Delille's four-volume edition of the Aeneid, with French poetic version, notes, and illustrations, appeared in 1804 as the result of a remarkable teamwork project (also involving L. Fontanes, J.F. Michaud, and J.M. Moreau). The translation, still widely read and eulogized among the early twentieth-century littérateurs (see Ziolkowski 1993, 66), contributed to make the French Alexandrine more flexible by trying to reproduce Latin rhythm (Downs 1940, 531).

Epic poetry, according to Delille, ought not be reproached for expressing a national sentiment. On the contrary, the poet's freedom allows him to become the herald of his nation's pride without being caught in the snares of court intrigues (see Tissot 1832, 13 ff.). Now, even if the Aeneid celebrates the power of such a dispotic and autocratic monarch as Augustus, the behavior of the protagonist of the poem is by no means allegorically modelled on that of the princeps: the most prominent traits of Aeneas's personality are grandeur and generosity (moreover, despite being a pagan, he is truly a «prince religieux»). This paper explores the political implications of such an approach. Interpretations of the Aeneid as a speculum of virtues for good governors were widespread at least since the Renaissance, but in Delille's days French politics incurred rapid and radical changes.

The dedicatory letter to Alexander I of Russia is, in a political perspective, quite revealing. Vergil's Aeneas envisaged an empire based on pietas, but his hopes were betrayed by the ferociousness of Augustus, who banished Ovid and bestowed the imperial dignity on the infamous Tiberius; Alexander will, on the contrary, prove to be a righteous and equanimous king. At a time when the Franco-Russian peace is still solid, should the Tsar be regarded as an example for Napoleon, or even a Doppelgänger? Delille calls him a «joyful model for potentates» (see Tissot 1832, 1). Furthermore, the commentator emphasizes that Aeneas's leadership enjoys the gods' favour: according to him, the reign of an optimus princeps is to be distinguished from a tyranny in that only the former is granted divine legitimacy. The Aeneid, in Delille's view, is therefore much less a religious than an acutely political poem: this paper argues that Delille's commentary suggests a political agenda, which can lead a new princeps towards a wise and pius exercise of the power.

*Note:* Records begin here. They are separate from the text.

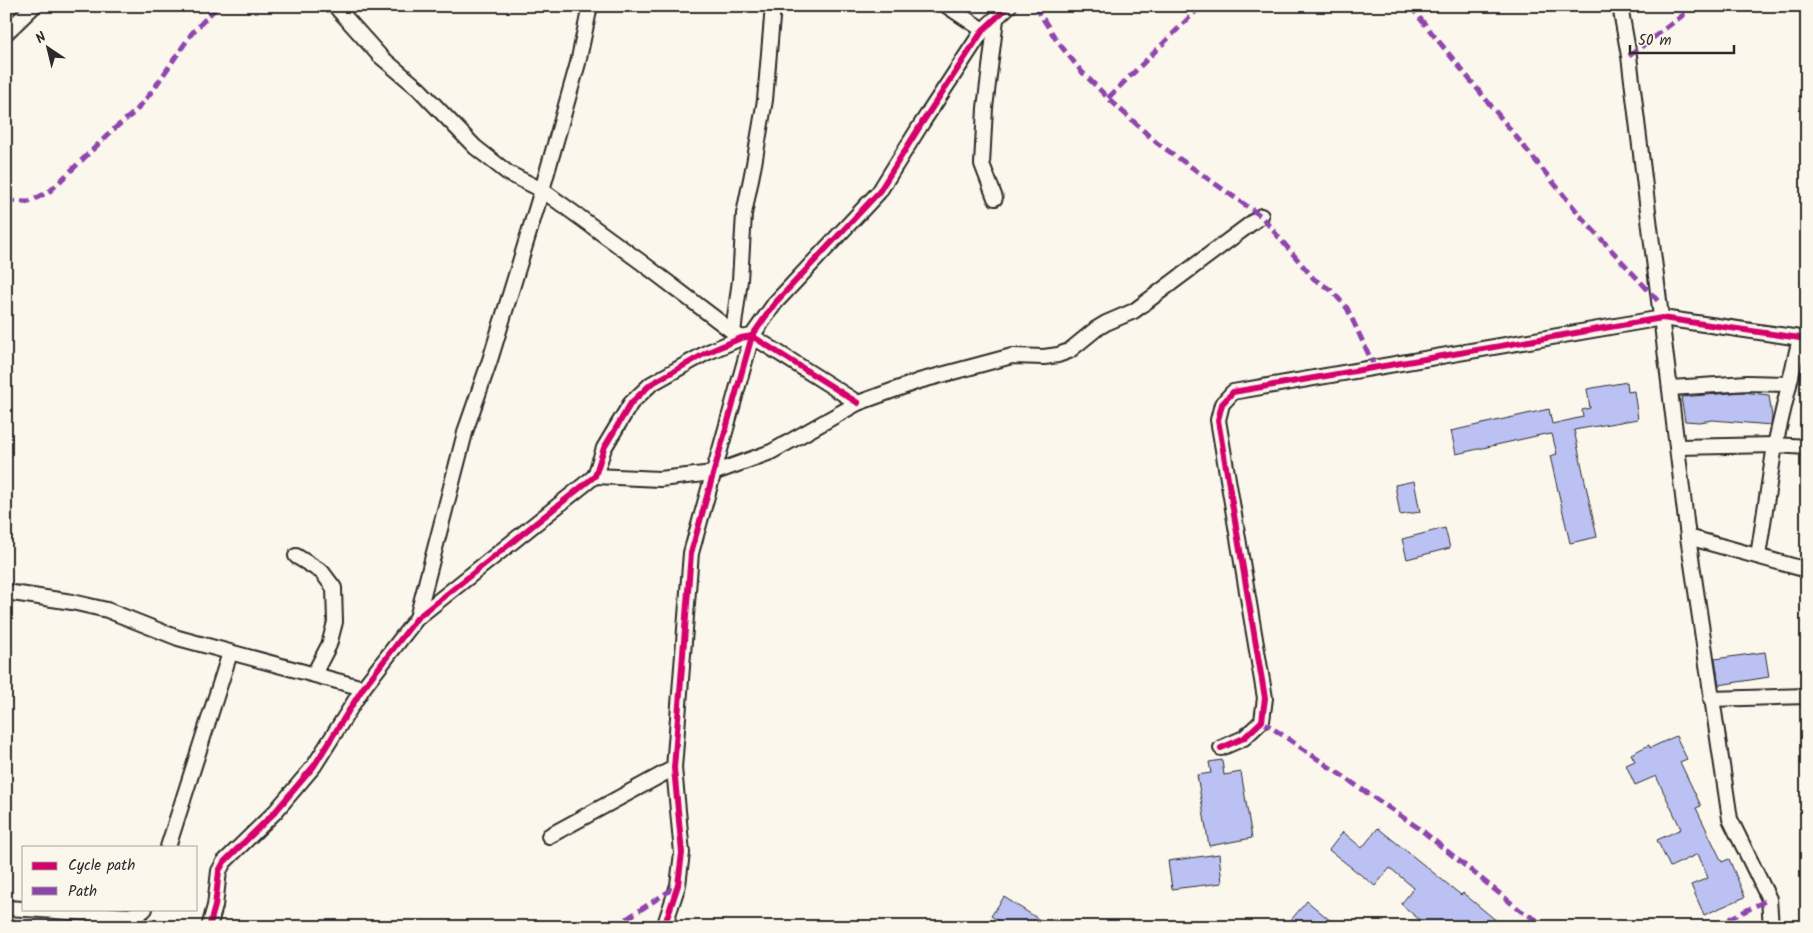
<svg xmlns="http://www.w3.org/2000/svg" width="1813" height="933" viewBox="0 0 1813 933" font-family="Kalam,sans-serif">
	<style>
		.building { fill: #bbc1f3; stroke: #2b2b2b }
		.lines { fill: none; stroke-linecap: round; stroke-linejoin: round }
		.street-casing { stroke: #2b2b2b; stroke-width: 18 }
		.street { stroke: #fbf7ec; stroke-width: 14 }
		.quiet { stroke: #8e44ad; stroke-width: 5; stroke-dasharray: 10 5; stroke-linecap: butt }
		.cycleway-casing { stroke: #fbf7ec; stroke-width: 9 }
		.cycleway { stroke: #d6006c; stroke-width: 6 }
	</style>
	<rect width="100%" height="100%" fill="#fbf7ec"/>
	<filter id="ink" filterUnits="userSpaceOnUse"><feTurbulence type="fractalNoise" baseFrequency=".02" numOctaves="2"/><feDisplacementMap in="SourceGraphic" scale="10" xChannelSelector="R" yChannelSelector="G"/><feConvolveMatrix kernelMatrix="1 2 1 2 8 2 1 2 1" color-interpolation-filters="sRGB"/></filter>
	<g filter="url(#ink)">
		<g class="building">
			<polygon points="1627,382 1628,392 1634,391 1638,419 1574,430 1597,537 1570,543 1550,456 1557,454 1552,434 1545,435 1545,434 1456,454 1451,431 1549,409 1552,424 1583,417 1582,410 1590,408 1587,389"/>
			<polygon points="1743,392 1769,395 1772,417 1771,425 1713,420 1699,422 1685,421 1681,397"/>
			<polygon points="1414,481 1420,512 1400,515 1395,485"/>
			<polygon points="1445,528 1450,548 1407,559 1402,539"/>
			<polygon points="1765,652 1769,677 1719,685 1715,659"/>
			<polygon points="1676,736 1687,759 1680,762 1701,806 1696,808 1722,862 1729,859 1745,897 1704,915 1691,885 1708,878 1698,854 1670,867 1657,840 1681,829 1656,776 1635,785 1626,765 1635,761 1631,754 1649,745 1650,748"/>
			<polygon points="1222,760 1224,775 1241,772 1252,838 1209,846 1197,775 1211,773 1209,762"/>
			<polygon points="1378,828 1461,895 1463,893 1504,927 1428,927 1401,904 1414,888 1390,868 1375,886 1329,850 1343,832 1362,848"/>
			<polygon points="1219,854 1222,883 1172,889 1168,861"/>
			<polygon points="1004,897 1051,927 1008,927 991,916"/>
			<polygon points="1307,901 1338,927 1297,927 1290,921"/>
		</g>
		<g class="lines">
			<g class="street-casing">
				<g id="street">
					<polyline points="947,6 983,30"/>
					<polyline points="1620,6 1629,56 1688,537 1730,819 1769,899 1771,927"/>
					<polyline points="337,8 380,56 419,89 475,147 508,173 542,190 578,216 641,262 741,338"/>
					<polyline points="6,33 34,6"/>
					<polyline points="995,198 982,164 985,108 996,19"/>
					<polyline points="733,332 740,280 744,214 754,164 765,100 773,6"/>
					<polyline points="1671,388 1747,383 1789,384"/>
					<polyline points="1678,447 1775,445 1807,447"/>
					<polyline points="595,476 660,479 713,473 771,452 858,403 919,381 1012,356 1044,357 1058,355 1069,351 1096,329 1106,323 1134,311 1261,216"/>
					<polyline points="1688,537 1807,570"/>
					<polyline points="296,556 322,572 334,588 335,622 329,645 314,674"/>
					<polyline points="1758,556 1775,445 1800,338"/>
					<polyline points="6,592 72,602 107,610 178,638 363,688"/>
					<polyline points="417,618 466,429 490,360 542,190 578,63 590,6"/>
					<polyline points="1711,699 1807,696"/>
					<polyline points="1221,748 1244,738 1262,721 1265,698 1218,420 1222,404 1233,392 1662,318 1807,339"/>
					<polyline points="549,836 674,768"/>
					<polyline points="168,847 230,653"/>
					<polyline points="6,908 24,909"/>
					<polyline points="26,909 128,916 140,913 145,909"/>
					<polyline points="209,927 215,906 219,871 224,862 275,812 314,766 363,688 417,618 595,476 604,448 631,403 651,384 706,353 741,338 752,336 858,403"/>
					<polyline points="664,927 678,885 682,853 674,768 691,553 752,336 775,303 879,192 922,123 983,30 1009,6"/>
				</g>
			</g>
			<use href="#street" class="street"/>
			<g class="quiet">
				<polyline points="1035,6 1057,41 1082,72 1108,98 1157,143 1261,216 1314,279 1331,290 1347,308 1375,368"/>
				<polyline points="1410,6 1583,219 1659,302"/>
				<polyline points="1629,56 1695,6"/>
				<polyline points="1108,98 1201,6"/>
				<polyline points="6,201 29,202 50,191 115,128 136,111 153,90 192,33 218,6"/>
				<polyline points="1262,721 1420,829 1521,911 1549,927"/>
				<polyline points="614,927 677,886"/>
				<polyline points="1716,927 1731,918 1769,899"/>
			</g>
			<g class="cycleway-casing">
				<g id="cycleway">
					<polyline points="1221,748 1244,738 1262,721 1265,698 1218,420 1222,404 1233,392 1662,318 1807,339"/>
					<polyline points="209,927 215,906 219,871 224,862 275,812 314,766 363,688 417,618 595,476 604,448 631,403 651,384 706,353 741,338 752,336 858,403"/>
					<polyline points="664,927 678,885 682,853 674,768 691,553 752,336 775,303 879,192 922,123 983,30 1009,6"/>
				</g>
			</g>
			<use href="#cycleway" class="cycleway"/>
		</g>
	</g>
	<rect width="1813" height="933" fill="none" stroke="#fbf7ec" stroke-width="25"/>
	<rect x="12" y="12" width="1788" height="908" fill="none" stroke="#2b2b2b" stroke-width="2" filter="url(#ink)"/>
	<rect x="22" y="846" width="175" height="65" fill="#fbf7ec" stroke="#a8a59f"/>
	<rect x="32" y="862" width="25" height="8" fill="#d6006c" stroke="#a8a59f"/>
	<text x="68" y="870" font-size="15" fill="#2b2b2b">Cycle path</text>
	<rect x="32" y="887" width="25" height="8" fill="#8e44ad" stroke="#a8a59f"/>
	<text x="68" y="896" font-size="15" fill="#2b2b2b">Path</text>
	<g transform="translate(48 48) rotate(325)" stroke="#fbf7ec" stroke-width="4" paint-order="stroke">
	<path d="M0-4L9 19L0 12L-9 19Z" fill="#2b2b2b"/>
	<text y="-8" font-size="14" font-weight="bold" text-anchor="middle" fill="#2b2b2b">N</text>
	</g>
	<path d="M1630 45v8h104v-8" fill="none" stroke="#2b2b2b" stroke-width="2.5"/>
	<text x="1638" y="45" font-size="15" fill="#2b2b2b" stroke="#fbf7ec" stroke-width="4" paint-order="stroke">50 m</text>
</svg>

Delille's notes, as this paper will show, are often focussed on the moral values that can be extracted from Vergil's poetry. In particular, the influence of an intellectual climate dominated by late-Enlightenment sentimentalism (and of Rousseau's philosophy) is clear in the prominent role assigned to the dynamics ofparental and filial love, as well as in the treatment of emotions. The essay on Aen. 2 is a typical example: soon after underlining the role of Cybele, i.e. the Magna Mater, as the protectress of the Trojans, Delille shifts the focus to the pathetic separation of Creusa, wife and mother, from her husband and her son, stressing the importance of her relationship with the goddess Cybele herself (Delille 1804, I 379; emotional conflicts involving familial relations are correspondingly stressed by Moreau's engravings). The commentator's attention to emotionally intense moments of Vergil's poem is also evident in the frequent references to the visual arts (e.g. on Laocoon's death: ibid., 345). Delille, however, subordinates the characters' emotional outbursts to their sense of responsibility and dignitas. The good ruler, as embodied in Aeneas, is capable of controlling his passions, in order to fulfil the objectives of a superior - and divine - law. That this law transcends historical contingency is proved, according to the commentator, by the comparison of Vergil's poetry with Homer, Tasso, and indeed Milton. This paper will thus argue that Delille's ambitious literary and political project aims at demonstrating how every epic production, with all its national character, contributes to shape a universal world of moral values.